Внебрачный контракт - страница 22
– Несчастная девочка! Крошечка моя горемычная! Искусственница! – выла она. – Это как же? Как же это ребенку без материнского молока?! Я Димку до двух лет грудью кормила! – Она легла рядом со мной и горько заплакала. Я отвернула голову – от бабы Фроси нестерпимо разило бражкой. Мысль о сверхурочном труде была ею отвергнута и, кажется, напрочь забыта.
Вечером Зоя Кузьминична, придя к свахе, дабы напомнить, где находится молочная кухня, пришла в полнейший ужас и шок от того, что она увидела.
А предстала перед ее светлыми очами следующая картина. В непроглядной темноте, в удушающей духоте комнаты, на кровати вырисовывался черной горой неподвижный силуэт и раздавался размеренный ритмичный храп. Бабушка № 1 немедленно зажгла свет, чтобы избавиться от неприятного чувства неведения и от причудливых теней, которых дарит нам кромешная тьма, но лишь усугубила ситуацию. Итак, при электрическом ярком свете перед ней открылась сватья, спящая глубоким беспробудным сном в своем белом халате на кровати, разбросанные по полу раскатанные рулоны с красными и синими треугольниками и надписью «Молоко пастеризованное», перевернутая на попа́ кособокая кастрюля, кисть, лужа желеобразного, мутного, чуть желтоватого клея... Меня же не было нигде! Баба Зоя метнулась в кухню – там четыре конфорки жадно лизали воздух, изо всех сил стремясь добраться до потолка или хотя бы до стены, перекрашенной в бешеный васильковый цвет. Однако ж и в помещении для приготовления пищи меня не было! Зоя Кузьминична бросилась в маленькую комнату, где мы с мамой, собственно, и обитали, но и там меня не наблюдалось.
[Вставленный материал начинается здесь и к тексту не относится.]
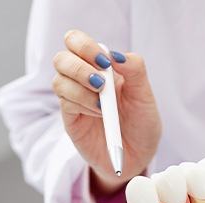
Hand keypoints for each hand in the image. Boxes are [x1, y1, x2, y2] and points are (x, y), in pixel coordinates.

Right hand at [52, 29, 160, 192]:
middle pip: (62, 58)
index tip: (105, 63)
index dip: (85, 46)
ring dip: (81, 88)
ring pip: (59, 80)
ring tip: (103, 104)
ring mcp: (75, 100)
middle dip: (79, 66)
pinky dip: (82, 104)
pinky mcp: (71, 119)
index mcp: (101, 68)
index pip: (77, 42)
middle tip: (101, 82)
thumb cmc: (142, 126)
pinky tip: (100, 113)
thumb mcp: (145, 97)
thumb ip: (135, 71)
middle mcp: (83, 81)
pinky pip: (65, 103)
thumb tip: (115, 55)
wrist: (138, 158)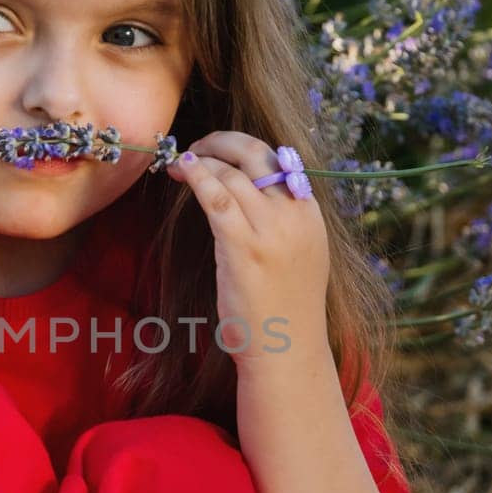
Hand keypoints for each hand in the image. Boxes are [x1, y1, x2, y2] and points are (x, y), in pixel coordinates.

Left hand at [166, 131, 330, 365]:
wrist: (288, 351)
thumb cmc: (286, 311)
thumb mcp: (300, 256)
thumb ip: (285, 224)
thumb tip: (255, 197)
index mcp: (311, 214)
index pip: (280, 160)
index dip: (245, 148)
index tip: (222, 151)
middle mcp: (294, 215)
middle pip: (256, 154)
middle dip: (222, 142)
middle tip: (198, 146)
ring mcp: (270, 229)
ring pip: (231, 173)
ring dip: (201, 161)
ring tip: (181, 164)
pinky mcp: (242, 246)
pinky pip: (215, 196)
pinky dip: (196, 176)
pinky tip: (181, 170)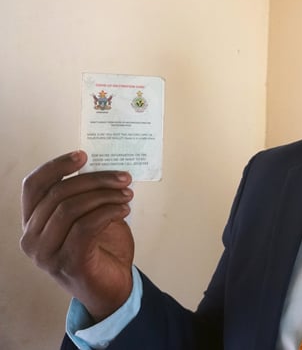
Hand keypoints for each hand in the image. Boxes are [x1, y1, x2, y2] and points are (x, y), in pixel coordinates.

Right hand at [20, 150, 134, 321]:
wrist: (111, 288)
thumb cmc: (101, 249)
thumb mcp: (88, 216)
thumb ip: (86, 196)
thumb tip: (103, 167)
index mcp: (32, 223)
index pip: (34, 186)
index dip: (56, 166)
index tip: (83, 155)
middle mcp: (31, 239)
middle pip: (59, 193)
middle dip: (95, 180)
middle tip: (123, 177)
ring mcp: (47, 254)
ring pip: (71, 208)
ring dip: (105, 196)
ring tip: (127, 194)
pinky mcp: (69, 263)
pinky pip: (86, 226)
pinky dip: (108, 212)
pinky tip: (124, 210)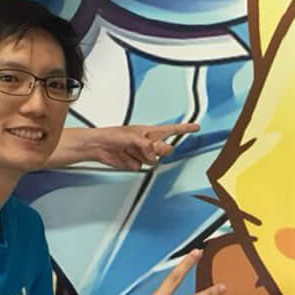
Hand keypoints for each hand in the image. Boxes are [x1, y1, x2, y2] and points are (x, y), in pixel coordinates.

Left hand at [50, 121, 197, 170]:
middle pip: (164, 150)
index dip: (184, 129)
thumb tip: (154, 152)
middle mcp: (148, 143)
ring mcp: (142, 154)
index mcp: (149, 132)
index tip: (196, 127)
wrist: (97, 147)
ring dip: (141, 158)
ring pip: (153, 161)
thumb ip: (145, 144)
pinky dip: (133, 163)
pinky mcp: (135, 163)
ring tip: (128, 151)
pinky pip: (141, 167)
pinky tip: (124, 157)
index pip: (171, 130)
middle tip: (143, 148)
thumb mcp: (131, 137)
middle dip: (156, 151)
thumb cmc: (111, 136)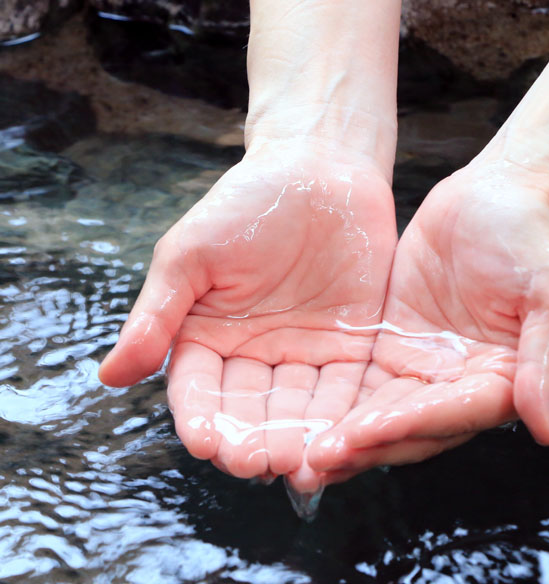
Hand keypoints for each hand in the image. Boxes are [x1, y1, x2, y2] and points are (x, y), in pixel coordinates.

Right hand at [99, 144, 396, 482]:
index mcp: (209, 336)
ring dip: (295, 439)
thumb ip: (155, 316)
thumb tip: (109, 376)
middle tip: (253, 463)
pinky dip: (341, 416)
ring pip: (296, 409)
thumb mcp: (190, 255)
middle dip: (250, 439)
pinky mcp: (350, 348)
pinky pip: (344, 389)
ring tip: (295, 465)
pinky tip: (336, 441)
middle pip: (249, 409)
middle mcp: (255, 354)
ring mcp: (303, 354)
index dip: (200, 416)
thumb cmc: (245, 204)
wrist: (318, 171)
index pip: (199, 388)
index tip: (203, 442)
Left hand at [304, 159, 548, 478]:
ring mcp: (421, 364)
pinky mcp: (391, 342)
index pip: (450, 414)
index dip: (407, 426)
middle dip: (364, 445)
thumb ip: (546, 360)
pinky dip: (335, 399)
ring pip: (378, 410)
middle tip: (314, 463)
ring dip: (342, 433)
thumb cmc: (532, 236)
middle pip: (408, 425)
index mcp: (500, 379)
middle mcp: (457, 382)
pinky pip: (360, 377)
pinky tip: (302, 413)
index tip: (361, 434)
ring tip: (297, 454)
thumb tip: (548, 430)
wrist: (493, 194)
Тогда перепуганная воспитательница детского сада накинулась на сватью: трясла ее за кисти рук, щекотала пятки, стараясь разбудить и привести в чувство, но ни к чему это не привело. Только когда баба Зоя попыталась перевернуть непутевую свою родственницу с живота на спину, обнаружила она меня под ней, отшатнулась и, не помня себя, заголосила:
– Ох-хо-хо! Ое-ео-ой! Ребенка заспала, идиотка пьяная! Детоубийца! Что ж ты натворила?!
Своими нечеловеческими стенаниями Зоя Кузьминична разбудила бы мертвого, и, ясное дело, баба Фрося, продрав с трудом один глаз, села на кровати и, тупо посмотрев на сватью, промямлила:
– Накулечку согреть хотела.
– Да ты ж ее придавила! Ой! Да что же делать-то?
– Сара! Бабка! Где эта шлюха?! – спросила «пьяная идиотка», уверенная в том, что сестра Галина сумеет воскресить малютку. В этот момент я решила подать голос, чтоб утешить несчастных, убитых горем женщин.
– А-а-а! – засигнализировала я на весь дом.
– Хоть я вас, Зоя Кузьминична, уважаю и против вас ничего не имею, но вы паникерша и психопатка, – на радостях, что не заспала дитятко, заявила бабушка № 2, чувствуя себя победительницей.
– А ты, Фрося, недалекого ума баба! – вспылила воспитательница детского сада и, повторив, что молочная кухня находится не где-нибудь, а в том самом магазине с огромными окнами во весь этаж, откуда в день последней зарплаты Любу со скандалом вышвырнули перед самым закрытием, нахлобучив на лоб вишневый свой берет, связанный крючком ее подругой Комковой, именем своим которой была я обязана, строевым шагом пересекла комнату и, со злостью хлопнув входной дверью, поплелась на пятый этаж четвертого подъезда того же дома.
На следующее утро та бабуля, которая чудом не задавила меня насмерть, встала раньше обычного и, запив две таблетки анальгина чифирем, отправилась в «стекляшку» за детским питанием.